Carlo Fusaro
La consigliera regionale Cristina Giachi si preoccupa del destino dei partiti (e in particolare del Pd, di cui fo parte anch’io): fa bene, e non è la sola. Peccato che gli argomenti del suo articolo sulle primarie (che “devono avere dei presupposti”, dice il titolo) costituiscano l’involontaria dimostrazione del perché i partiti sono in crisi e del perché la fiducia dei cittadini in essi vada costantemente riducendosi. Infatti il primo requisito per un partito e una classe dirigente degni di questo nome dovrebbe essere mantenere gli impegni, rispettare i patti assunti davanti a iscritti e simpatizzanti e naturalmente obbedire al proprio statuto. Ora lo sanno anche i sassi che il Pd ha fatto delle primarie uno degli elementi caratterizzanti della propria identità. E infatti su questo sia lo Statuto nazionale sia lo Statuto regionale sono chiarissimi. La professoressa Giachi non li ha letti bene: anzi, trattandosi di una giurista, non deve averli letti affatto perché nel suo articolo sostiene esattamente il contrario.

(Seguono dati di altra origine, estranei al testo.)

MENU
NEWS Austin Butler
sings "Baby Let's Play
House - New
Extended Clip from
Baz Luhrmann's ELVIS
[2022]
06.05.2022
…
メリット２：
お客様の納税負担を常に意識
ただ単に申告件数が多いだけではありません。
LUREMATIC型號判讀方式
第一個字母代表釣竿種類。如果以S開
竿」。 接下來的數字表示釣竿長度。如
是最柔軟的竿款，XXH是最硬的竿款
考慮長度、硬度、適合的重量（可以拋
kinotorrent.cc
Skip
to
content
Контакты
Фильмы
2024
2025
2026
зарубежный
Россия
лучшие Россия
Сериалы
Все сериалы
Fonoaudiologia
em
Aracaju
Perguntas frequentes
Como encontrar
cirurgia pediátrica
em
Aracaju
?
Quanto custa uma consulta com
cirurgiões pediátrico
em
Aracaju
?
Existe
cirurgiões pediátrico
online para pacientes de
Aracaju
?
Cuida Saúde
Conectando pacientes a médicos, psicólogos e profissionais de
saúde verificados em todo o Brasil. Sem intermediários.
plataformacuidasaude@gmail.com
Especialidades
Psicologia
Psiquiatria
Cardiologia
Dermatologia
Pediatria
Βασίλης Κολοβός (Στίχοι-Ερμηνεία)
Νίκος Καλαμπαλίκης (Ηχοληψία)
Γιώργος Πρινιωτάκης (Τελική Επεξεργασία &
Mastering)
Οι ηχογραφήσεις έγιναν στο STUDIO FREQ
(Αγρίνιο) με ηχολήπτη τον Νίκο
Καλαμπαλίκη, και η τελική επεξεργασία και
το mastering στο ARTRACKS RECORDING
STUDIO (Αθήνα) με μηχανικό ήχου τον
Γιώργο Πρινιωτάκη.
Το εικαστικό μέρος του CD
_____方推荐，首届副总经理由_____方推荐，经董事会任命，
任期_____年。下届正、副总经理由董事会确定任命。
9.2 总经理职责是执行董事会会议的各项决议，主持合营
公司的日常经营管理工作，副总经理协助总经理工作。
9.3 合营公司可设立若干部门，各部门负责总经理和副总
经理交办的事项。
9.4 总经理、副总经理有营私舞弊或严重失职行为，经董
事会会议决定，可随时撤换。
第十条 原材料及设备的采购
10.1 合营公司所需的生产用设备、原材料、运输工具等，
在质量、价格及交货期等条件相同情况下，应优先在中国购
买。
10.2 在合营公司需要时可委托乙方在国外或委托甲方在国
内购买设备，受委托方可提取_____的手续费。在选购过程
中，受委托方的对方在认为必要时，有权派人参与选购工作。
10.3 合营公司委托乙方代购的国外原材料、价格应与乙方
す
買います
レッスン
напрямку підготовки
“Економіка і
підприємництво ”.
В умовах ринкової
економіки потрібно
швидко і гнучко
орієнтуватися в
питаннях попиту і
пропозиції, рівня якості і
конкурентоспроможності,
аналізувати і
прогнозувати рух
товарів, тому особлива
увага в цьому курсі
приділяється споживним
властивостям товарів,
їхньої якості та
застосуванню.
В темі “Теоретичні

Dice Giachi che le primarie "sono uno strumento di selezione dei candidati previsto dallo statuto del Pd quando l’assemblea non decida di scegliere con diverse modalità". Beh, non è così. A parte che, non senza enfasi, lo Statuto Pd Toscana dice che "il Pd assume le primarie come elemento costitutivo della propria rappresentanza e della propria proposta politica", entrambi gli Statuti prevedono le primarie non come possibilità, ma come “il” metodo per scegliere le candidature a sindaco e a presidente di Regione. Disciplinano poi eventuali “deroghe”: se c’è una sola candidata (non sembra il caso di Firenze), se vi sono circostanze “assolutamente eccezionali” (quali nel nostro caso?) e se così si è concordato con gli alleati di coalizione (che a Firenze, al momento, non c’è). Solo in questi casi, l’assemblea dei delegati, a maggioranza qualificata (35), può derogare e non fare la primaria. Quei dirigenti fiorentini del Pd , come Giachi, non possono affatto demandare, come pare vogliano, la decisione a un’assemblea che non ne ha, oggi, la competenza. Soprattutto, non possono trasformare la regola in eccezione e l’eccezione in regola. Dopo di che, le preoccupazioni sulla sorte dei partiti e del loro ruolo, son lacrime di coccodrillo dietro cui si nasconde il classico "non disturbare il manovratore" degno della Prima Repubblica.